====== Source information

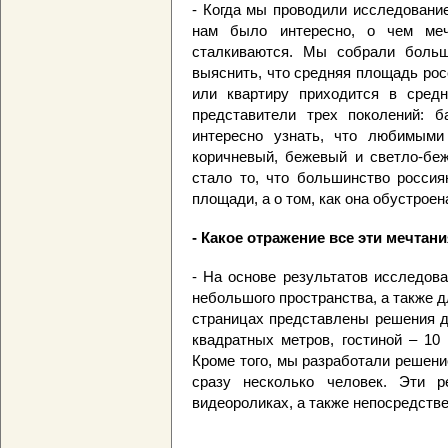
- Когда мы проводили исследование
нам было интересно, о чем меч
сталкиваются. Мы собрали больш
выяснить, что средняя площадь рос
или квартиру приходится в сред
представители трех поколений: 
интересно узнать, что любимыми
коричневый, бежевый и светло-бе
стало то, что большинство россия
площади, а о том, как она обустрое
- Какое отражение все эти мечтан
- На основе результатов исследов
небольшого пространства, а также д
страницах представлены решения д
квадратных метров, гостиной – 10
Кроме того, мы разработали решени
сразу несколько человек. Эти 
видеороликах, а также непосредстве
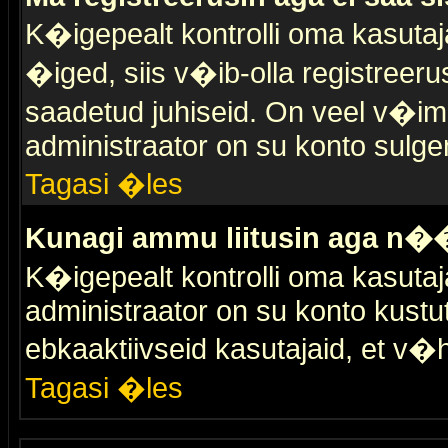
K�igepealt kontrolli oma kasutaja
�iged, siis v�ib-olla registreer
saadetud juhiseid. On veel v�ima
administraator on su konto sulge
Tagasi �les
Kunagi ammu liitusin aga n��
K�igepealt kontrolli oma kasutaj
administraator on su konto kustu
ebkaaktiivseid kasutajaid, et v
Tagasi �les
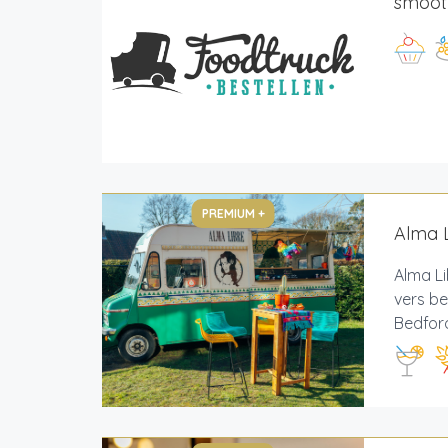
smoot
PREMIUM +
Alma L
Alma Li
vers be
Bedford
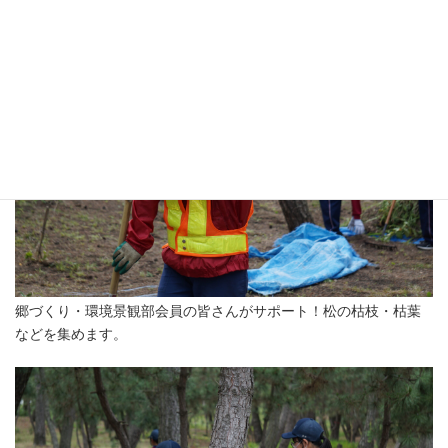
郷づくり・環境景観部会員の皆さんがサポート！松の枯枝・枯葉
などを集めます。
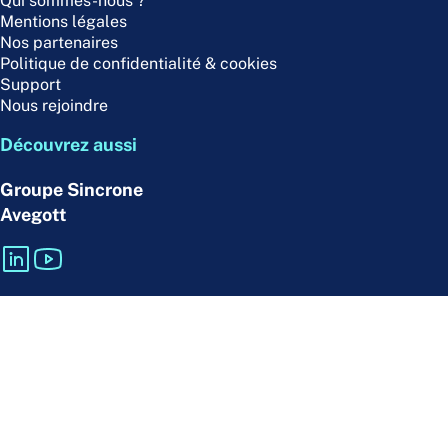
Qui sommes-nous ?
Mentions légales
Nos partenaires
Politique de confidentialité & cookies
Support
Nous rejoindre
Découvrez aussi
Groupe Sincrone
Avegott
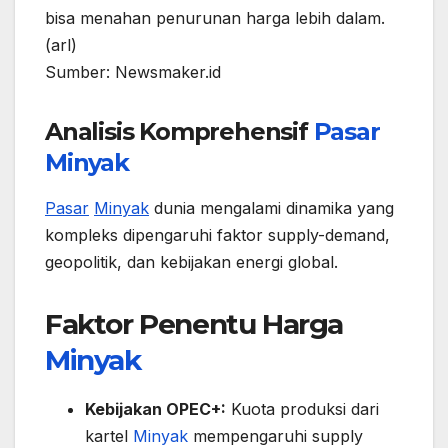
bisa menahan penurunan harga lebih dalam.
(arl)
Sumber: Newsmaker.id
Analisis Komprehensif
Pasar
Minyak
Pasar
Minyak
dunia mengalami dinamika yang
kompleks dipengaruhi faktor supply-demand,
geopolitik, dan kebijakan energi global.
Faktor Penentu Harga
Minyak
Kebijakan OPEC+:
Kuota produksi dari
kartel
Minyak
mempengaruhi supply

============

__Exercise objective__
From the listing, extract each line that contains the string "igepealt".

__Result__
K�igepealt kontrolli oma kasutaja
K�igepealt kontrolli oma kasutaj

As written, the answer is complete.